= Arthur V. Loughren =

American electrical engineer

Arthur V. Loughren (September 15, 1902 – December 14, 1993) was an American electrical engineer who played a prominent role in the development of NTSC television.

Loughren was born in Rensselaer, New York, and received his BA (1923) and EE (1925) degrees from Columbia University. He then worked at General Electric in its vacuum tube engineering department 1925–1927; radio engineering department 1927–1929; RCA engineering department 1930–1934; and radio receiver engineering section 1934–1936. In 1936 he joined Hazeltine Corporation, during World War II helped develop IFF equipment for the US Navy, and afterwards directed its research on color television. He died at his home in Kailua-Kona, Hawaii.

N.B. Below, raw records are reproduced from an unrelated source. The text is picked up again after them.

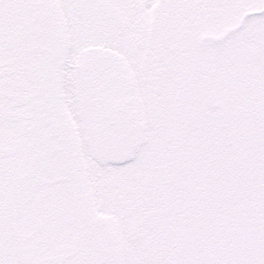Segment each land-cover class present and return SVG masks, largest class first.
<instances>
[{"label":"snow or ice","instance_id":"obj_1","mask_svg":"<svg viewBox=\"0 0 264 264\" xmlns=\"http://www.w3.org/2000/svg\"><path fill=\"white\" fill-rule=\"evenodd\" d=\"M0 264H264V0H0Z\"/></svg>","mask_w":264,"mask_h":264}]
</instances>
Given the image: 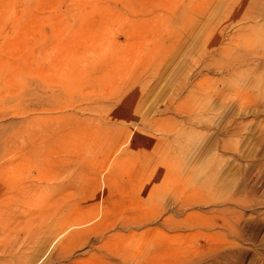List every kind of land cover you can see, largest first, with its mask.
<instances>
[{
    "label": "rangeland",
    "instance_id": "obj_1",
    "mask_svg": "<svg viewBox=\"0 0 264 264\" xmlns=\"http://www.w3.org/2000/svg\"><path fill=\"white\" fill-rule=\"evenodd\" d=\"M14 257L264 264V0H0Z\"/></svg>",
    "mask_w": 264,
    "mask_h": 264
},
{
    "label": "bare ground",
    "instance_id": "obj_2",
    "mask_svg": "<svg viewBox=\"0 0 264 264\" xmlns=\"http://www.w3.org/2000/svg\"><path fill=\"white\" fill-rule=\"evenodd\" d=\"M41 201H42V199H41ZM45 201V200H44ZM39 204V203H38ZM41 204V203H40ZM39 204V205H40ZM44 216V214H40V217H43ZM63 221V220H62ZM61 221V222H62ZM60 222V223H61ZM27 223H29V222H27ZM53 225H54V223H53ZM57 225V224H56ZM59 225H61L62 226V224H58L57 225V227L59 226ZM5 228V227H4ZM8 229H9V227H8ZM11 229V228H10ZM41 229V228H40ZM57 229V228H56ZM2 231V230H1ZM11 231V230H10ZM3 233H7V231L5 232V229H3V231H2ZM46 233V232H45ZM41 234V230H40V233H39V235ZM28 239H31V238H34L35 239V237H38V233L37 232H35V234H33L32 235V232L30 233V234H27V236H26ZM37 239V238H36ZM36 241V240H35ZM18 247V246H17ZM17 249V248H16ZM15 259H13V260H10V261H8V263H5V264H21V262H22V260H20L18 257V259L16 258V257H14ZM27 258V257H26ZM24 264H25V262H24Z\"/></svg>",
    "mask_w": 264,
    "mask_h": 264
}]
</instances>
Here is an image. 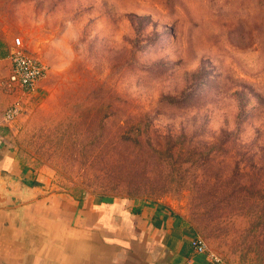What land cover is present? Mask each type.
Masks as SVG:
<instances>
[{
  "label": "rangeland",
  "instance_id": "1",
  "mask_svg": "<svg viewBox=\"0 0 264 264\" xmlns=\"http://www.w3.org/2000/svg\"><path fill=\"white\" fill-rule=\"evenodd\" d=\"M0 38L46 67L8 135L37 186L264 264V0H0Z\"/></svg>",
  "mask_w": 264,
  "mask_h": 264
},
{
  "label": "crops",
  "instance_id": "2",
  "mask_svg": "<svg viewBox=\"0 0 264 264\" xmlns=\"http://www.w3.org/2000/svg\"><path fill=\"white\" fill-rule=\"evenodd\" d=\"M1 44L9 53L0 57V192L10 182L33 197L0 207V264H218L194 249L189 226L168 207L90 194L72 197L37 186L10 143L11 124L3 119L11 105L25 107L27 98L1 86L11 74L13 47L2 38Z\"/></svg>",
  "mask_w": 264,
  "mask_h": 264
},
{
  "label": "built area",
  "instance_id": "3",
  "mask_svg": "<svg viewBox=\"0 0 264 264\" xmlns=\"http://www.w3.org/2000/svg\"><path fill=\"white\" fill-rule=\"evenodd\" d=\"M9 60L11 74L8 83H1L2 88L7 91L21 90L22 95L29 98L45 76V65L21 45L20 39H16L10 51ZM23 108L20 103L11 105L4 112V122L11 124L23 113ZM192 245L198 253L207 251V247L202 240L195 239L192 241Z\"/></svg>",
  "mask_w": 264,
  "mask_h": 264
},
{
  "label": "water",
  "instance_id": "4",
  "mask_svg": "<svg viewBox=\"0 0 264 264\" xmlns=\"http://www.w3.org/2000/svg\"><path fill=\"white\" fill-rule=\"evenodd\" d=\"M32 197L33 194L28 189L22 188L19 190L18 187H13L12 183L7 182L0 192V207L16 205Z\"/></svg>",
  "mask_w": 264,
  "mask_h": 264
},
{
  "label": "trees",
  "instance_id": "5",
  "mask_svg": "<svg viewBox=\"0 0 264 264\" xmlns=\"http://www.w3.org/2000/svg\"><path fill=\"white\" fill-rule=\"evenodd\" d=\"M0 46H3V44H1ZM9 53V49L7 48L6 45L3 46V49L0 51V57H4Z\"/></svg>",
  "mask_w": 264,
  "mask_h": 264
}]
</instances>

Loughren was a fellow of the Institute of Radio Engineers, the American Institute of Electrical Engineers, and the Society of Motion Picture and Television Engineers. He received the 1953 SMPTE David Sarnoff Medal Award "for his contributions to the development of compatible color television, including his active work on the principle of constant luminance; for his participation in color video standards activities; and for his guidance in compatible color television", and the 1955 IEEE Morris N. Liebmann Memorial Award "for his leadership and technical contributions in the formulation of the signal specification for compatible color television". Loughren was president of the Institute of Radio Engineers in 1956.